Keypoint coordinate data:
● ● ● ● ●

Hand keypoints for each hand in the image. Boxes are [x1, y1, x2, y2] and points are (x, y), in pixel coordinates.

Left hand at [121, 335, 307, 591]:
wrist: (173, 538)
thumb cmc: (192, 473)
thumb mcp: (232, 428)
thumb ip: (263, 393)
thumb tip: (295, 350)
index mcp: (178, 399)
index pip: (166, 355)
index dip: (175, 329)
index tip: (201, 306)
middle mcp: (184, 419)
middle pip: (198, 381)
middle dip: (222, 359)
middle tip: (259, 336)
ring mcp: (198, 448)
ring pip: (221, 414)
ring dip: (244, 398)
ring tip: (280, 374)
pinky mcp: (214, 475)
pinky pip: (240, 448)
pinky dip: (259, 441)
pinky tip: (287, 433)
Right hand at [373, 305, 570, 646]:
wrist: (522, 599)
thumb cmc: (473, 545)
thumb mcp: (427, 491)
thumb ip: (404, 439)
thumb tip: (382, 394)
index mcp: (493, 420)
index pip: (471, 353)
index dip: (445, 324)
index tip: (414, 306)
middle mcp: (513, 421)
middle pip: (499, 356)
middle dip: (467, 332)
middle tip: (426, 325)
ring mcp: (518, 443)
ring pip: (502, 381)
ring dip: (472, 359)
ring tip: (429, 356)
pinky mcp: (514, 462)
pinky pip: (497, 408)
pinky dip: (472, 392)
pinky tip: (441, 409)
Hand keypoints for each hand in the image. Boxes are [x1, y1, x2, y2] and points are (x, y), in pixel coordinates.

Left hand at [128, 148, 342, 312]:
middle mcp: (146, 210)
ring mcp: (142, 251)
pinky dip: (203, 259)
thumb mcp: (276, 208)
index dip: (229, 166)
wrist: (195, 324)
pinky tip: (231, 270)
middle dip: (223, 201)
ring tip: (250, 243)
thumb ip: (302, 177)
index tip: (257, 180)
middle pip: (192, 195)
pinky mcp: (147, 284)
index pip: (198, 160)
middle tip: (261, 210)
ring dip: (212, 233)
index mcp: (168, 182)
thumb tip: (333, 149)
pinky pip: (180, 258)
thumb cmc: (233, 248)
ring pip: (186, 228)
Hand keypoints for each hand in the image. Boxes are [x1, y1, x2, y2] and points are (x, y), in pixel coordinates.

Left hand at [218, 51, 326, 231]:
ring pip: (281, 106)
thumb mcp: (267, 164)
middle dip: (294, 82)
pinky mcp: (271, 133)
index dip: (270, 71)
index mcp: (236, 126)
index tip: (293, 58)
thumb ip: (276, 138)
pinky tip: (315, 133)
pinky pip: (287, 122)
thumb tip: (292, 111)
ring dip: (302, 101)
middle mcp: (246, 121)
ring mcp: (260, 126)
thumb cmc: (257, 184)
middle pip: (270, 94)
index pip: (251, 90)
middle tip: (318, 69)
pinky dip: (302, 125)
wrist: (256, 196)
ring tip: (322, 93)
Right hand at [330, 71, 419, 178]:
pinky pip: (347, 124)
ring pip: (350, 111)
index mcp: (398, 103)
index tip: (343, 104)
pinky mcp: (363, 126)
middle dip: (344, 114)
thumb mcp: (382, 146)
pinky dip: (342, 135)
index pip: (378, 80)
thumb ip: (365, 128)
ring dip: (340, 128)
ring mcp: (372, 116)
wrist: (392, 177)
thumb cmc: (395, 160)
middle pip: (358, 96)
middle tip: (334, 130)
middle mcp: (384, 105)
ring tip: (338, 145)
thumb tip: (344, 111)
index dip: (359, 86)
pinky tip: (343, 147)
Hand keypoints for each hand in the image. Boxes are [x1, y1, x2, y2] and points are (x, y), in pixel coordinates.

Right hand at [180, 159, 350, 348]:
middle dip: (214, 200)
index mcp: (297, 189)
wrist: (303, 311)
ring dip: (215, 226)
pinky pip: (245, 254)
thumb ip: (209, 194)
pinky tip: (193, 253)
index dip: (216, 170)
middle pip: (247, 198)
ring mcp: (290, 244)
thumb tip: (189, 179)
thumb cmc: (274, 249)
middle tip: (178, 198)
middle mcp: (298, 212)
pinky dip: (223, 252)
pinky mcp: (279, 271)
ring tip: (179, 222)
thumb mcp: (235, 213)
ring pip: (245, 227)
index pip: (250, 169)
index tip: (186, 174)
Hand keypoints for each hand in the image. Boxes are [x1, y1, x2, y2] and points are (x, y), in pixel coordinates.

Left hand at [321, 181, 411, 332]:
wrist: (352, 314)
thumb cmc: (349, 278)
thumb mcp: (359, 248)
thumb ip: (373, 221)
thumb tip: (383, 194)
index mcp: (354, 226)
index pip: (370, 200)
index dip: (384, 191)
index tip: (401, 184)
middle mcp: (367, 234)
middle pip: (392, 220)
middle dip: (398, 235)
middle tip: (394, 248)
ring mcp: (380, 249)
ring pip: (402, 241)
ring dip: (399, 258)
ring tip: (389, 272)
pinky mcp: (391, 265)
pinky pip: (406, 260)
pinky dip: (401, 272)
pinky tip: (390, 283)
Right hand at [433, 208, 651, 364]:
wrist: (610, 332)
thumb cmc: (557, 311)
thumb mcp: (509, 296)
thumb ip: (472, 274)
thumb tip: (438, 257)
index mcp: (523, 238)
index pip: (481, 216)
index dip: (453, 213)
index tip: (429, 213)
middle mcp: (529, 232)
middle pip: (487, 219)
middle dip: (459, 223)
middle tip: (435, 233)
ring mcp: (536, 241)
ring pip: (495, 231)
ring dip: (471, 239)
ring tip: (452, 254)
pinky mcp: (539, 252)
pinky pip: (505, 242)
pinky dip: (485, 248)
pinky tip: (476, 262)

● ● ● ● ●

WHAT THE TASK ASKS:
Could you restate, word for word, the lines above from the one with "index pip: (370, 200)" to the one with "pinky mcp: (391, 265)", both included?

ANSWER TO THIS TASK:
index pip: (370, 200)
index dip: (384, 191)
index tip: (401, 184)
middle mcp: (367, 234)
middle pip: (392, 220)
middle dip: (398, 235)
middle tip: (394, 248)
ring mcp: (380, 249)
ring pip: (402, 241)
ring dip: (399, 258)
ring tip: (389, 272)
pinky mcp: (391, 265)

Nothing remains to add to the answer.